Estás parado frente al escaparate de Saks en la Quinta Avenida, mirando el maniquí. La semana pasada, cuando empezaste a gritarle, se te acercó un policía y te dijo que circularas. Así es como era Amanda al final, la mirada en blanco, los labios apretados y reticentes.
¿Cuándo se convirtió en un maniquí?
Cuando vuelves a la oficina, después de la comida con Alex Hardy, tu decisión de seguir con el artículo de las elecciones francesas se ha marchitado. Lo que más te atrae es una siestecita en alguno de los despachos vacíos de Narrativa. Pero es imposible. Te preparas un café instantáneo bien cargado. Megan te comunica que ha habido tres llamadas para ti: una del presidente de los Exploradores Polares, otra de Francia y otra de tu hermano Michael.
Vas al despacho de Clara para robarle las galeradas, pero no están en su escritorio. Le preguntas a Rittenhouse y dice que Clara llamó para que enviaran las pruebas a Composición. También pidió que le hicieran un juego de fotocopias y se lo mandaran a casa.
—En fin —dices, no sabes si horrorizado o aliviado—. Eso es todo, supongo.

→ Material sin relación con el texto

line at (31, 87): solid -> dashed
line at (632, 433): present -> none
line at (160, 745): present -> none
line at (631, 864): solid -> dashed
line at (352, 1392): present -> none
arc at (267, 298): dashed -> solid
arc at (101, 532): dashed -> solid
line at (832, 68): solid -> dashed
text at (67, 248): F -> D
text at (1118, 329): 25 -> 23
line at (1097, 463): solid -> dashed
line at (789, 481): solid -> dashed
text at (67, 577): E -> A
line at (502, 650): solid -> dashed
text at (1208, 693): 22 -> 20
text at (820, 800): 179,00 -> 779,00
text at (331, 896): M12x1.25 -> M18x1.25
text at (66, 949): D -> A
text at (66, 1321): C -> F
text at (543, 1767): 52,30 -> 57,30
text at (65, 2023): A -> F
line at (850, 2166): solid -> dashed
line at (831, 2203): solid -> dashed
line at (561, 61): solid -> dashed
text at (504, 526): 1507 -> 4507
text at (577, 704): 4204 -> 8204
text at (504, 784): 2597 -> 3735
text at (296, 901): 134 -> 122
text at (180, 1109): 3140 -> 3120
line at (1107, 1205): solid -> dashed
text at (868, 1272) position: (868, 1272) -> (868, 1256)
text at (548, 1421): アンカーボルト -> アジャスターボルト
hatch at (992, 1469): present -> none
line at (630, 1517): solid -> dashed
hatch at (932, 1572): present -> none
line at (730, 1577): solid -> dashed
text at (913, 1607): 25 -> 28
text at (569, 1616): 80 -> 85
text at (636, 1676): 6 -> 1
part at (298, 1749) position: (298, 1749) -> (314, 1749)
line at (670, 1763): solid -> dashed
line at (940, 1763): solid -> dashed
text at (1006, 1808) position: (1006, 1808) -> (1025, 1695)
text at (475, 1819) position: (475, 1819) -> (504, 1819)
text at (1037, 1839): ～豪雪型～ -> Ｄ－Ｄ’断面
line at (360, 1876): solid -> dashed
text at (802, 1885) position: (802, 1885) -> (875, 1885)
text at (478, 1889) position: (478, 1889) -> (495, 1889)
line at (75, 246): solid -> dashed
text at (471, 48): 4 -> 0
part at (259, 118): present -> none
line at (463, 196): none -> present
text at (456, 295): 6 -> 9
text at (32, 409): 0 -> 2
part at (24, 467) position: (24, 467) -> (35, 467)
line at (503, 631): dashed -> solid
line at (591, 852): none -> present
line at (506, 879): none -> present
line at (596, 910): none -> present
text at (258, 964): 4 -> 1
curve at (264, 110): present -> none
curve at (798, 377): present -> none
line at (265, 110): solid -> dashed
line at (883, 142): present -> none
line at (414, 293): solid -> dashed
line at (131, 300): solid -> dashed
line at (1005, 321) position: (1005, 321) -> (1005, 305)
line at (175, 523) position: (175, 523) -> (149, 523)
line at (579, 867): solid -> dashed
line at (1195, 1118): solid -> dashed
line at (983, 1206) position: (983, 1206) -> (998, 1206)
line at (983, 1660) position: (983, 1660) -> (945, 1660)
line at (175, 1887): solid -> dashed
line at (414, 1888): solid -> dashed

—¿Tenías que hacer algún cambio de última hora? —pregunta Rittenhouse—. Creo que aún hay tiempo.
Niegas con la cabeza.
—Necesitaría unos tres años para hacer todos los cambios necesarios.
—Supongo que te olvidaste del bocadillo —dice Meg—. No te preocupes, no tengo mucha hambre. Y no me conviene comer pan.
Le pides perdón. Te disculpas. Dices que tienes muchas cosas en la cabeza. Tu memoria es un desastre para las cosas pequeñas. Puedes decirle la fecha del hundimiento de la Armada Invencible pero no el saldo de tu cuenta corriente. Todos los días pierdes las llaves o la cartera. Ésa es una de las razones por las cuales siempre llegas tarde. Es tan difícil llegar hasta la oficina por la mañana, por no mencionar todo lo demás que se supone que debes hacer. Te cuesta prestar atención cuando te hablan. Tantas cosas nimias. Las importantes, al menos, te declaran la guerra abiertamente. Pero esas cosas intrascendentes que te acosan cuando en tu cabeza se está librando una batalla de vida o muerte…
—Perdón, Meg. De verdad, de verdad, te pido que me perdones. Estoy echándolo todo perder.
Todos te están mirando. Megan se acerca y te pasa el brazo por los hombros. Te acaricia el pelo.
—Tranquilo —dice—. Es sólo un bocadillo. ¿Por qué no te sientas y te relajas un poco? Todo irá bien.
Alguien te trae un vaso de agua. Las plantas en las ventanas te dan la impresión de un horizonte africano. Piensas en islas, palmeras, frutas silvestres. En escapar.